Daniel Doherty

I think many conservatives including myself tend to have short-term memories. In truth, I suspect many of us forget that before Rick Perry's infamous and ill-timed “oops” moment during a nationally televised Republican primary debate in 2011 (which in many ways delivered the coup de grace to his presidential aspirations) the Texas governor had been the Republican front-runner for months. And no one was really surprised at the time either: First, he was the governor of one of the most business-friendly and prosperous states in America; and second, he was actually a conservative. At any rate, with one national campaign already under his belt (and a newfound breadth of knowledge and experience to hopefully build upon) is the former governor ready to take the plunge again in 2016?

It’s certainly possible:

Texas Gov. Rick Perry isn’t ready to reveal his political future, but he’s not ruling out another bid for the White House in 2016.

Perry will announce what’s ahead in his political career at an event on Monday in San Antonio.

Asked on “Fox News Sunday” about the possibility of his candidacy in 2016, Perry said, “Certainly that's an option out there, but again, we’ve got a lot of work to do in this building right behind me over the course of the next couple weeks that have my focus substantially, more than even 2014 or 2016."

Perry is expected to decide whether to run next year for re-election to a fourth full term as governor, or to make another bid for the White House in 2016. If Perry runs for another term as governor he could be up against Texas Attorney General Greg Abbott, also a Republican.

The former presidential candidate originally planned to announce his plans by the end of June, but delayed his decision after he called the state legislature into a special session to try once bill was sidetracked by a filibuster last month by Democratic state Sen. Wendy Davis that grabbed national headlines.

Of next week’s continued fight over the restrictive abortion bill, Perry expressed confidence the bill would pass despite scheduled protests on Monday.

"Texans want to protect life and that's the bottom line here," Perry said. "Calling another special session, we can be in and out of here in 10 days, get our work done.

No doubt Perry has his hands full these days; pro-abortion zealots have recently descended onto the Capitol, some of whom even chanted “Hail Satan!” last week to drown out a group of peaceful and non-confrontational pro-lifers singing a rendition of “Amazing Grace.” Sickening. This is the kind of nonsense I suspect he’s now grappling with on a daily basis. Thus when he said on Fox News Sunday that he’s got “a lot of work to do” in his current position -- and therefore doesn’t have time to think about his political future -- I believe him.

But at least one problem with a Perry 2.0 campaign, I think, is that some conservatives are sick and tired of the “old breed” -- that is, the same familiar faces who ran for president last time around.

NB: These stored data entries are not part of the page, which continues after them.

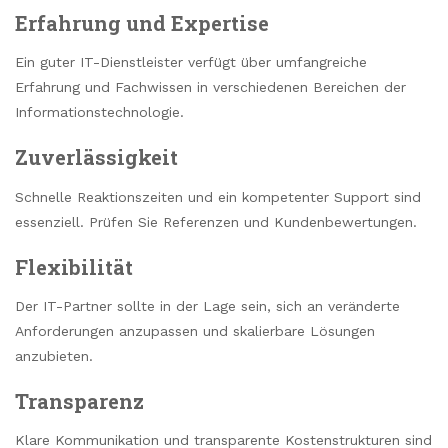
Erfahrung und Expertise
Ein guter IT-Dienstleister verfügt über umfangreiche
Erfahrung und Fachwissen in verschiedenen Bereichen der
Informationstechnologie.
Zuverlässigkeit
Schnelle Reaktionszeiten und ein kompetenter Support sind
essenziell. Prüfen Sie Referenzen und Kundenbewertungen.
Flexibilität
Der IT-Partner sollte in der Lage sein, sich an veränderte
Anforderungen anzupassen und skalierbare Lösungen
anzubieten.
Transparenz
Klare Kommunikation und transparente Kostenstrukturen sind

My hunch is that many Republicans (and especially young people) are hungry for new candidates. Names like Rubio, Paul, Cruz -- and perhaps even Christie -- will energize the base. Put another way, if Perry were to run he’d have to compete against a new (yet untested) class of young and talented leaders. This is not to say that Perry should nip the idea of running in the bud, but it’s certainly something to consider before spending years of his life running for a political office that will be exceedingly difficult -- if not impossible -- to win.

UPDATE: Perry will not seek re-election as the governor of Texas.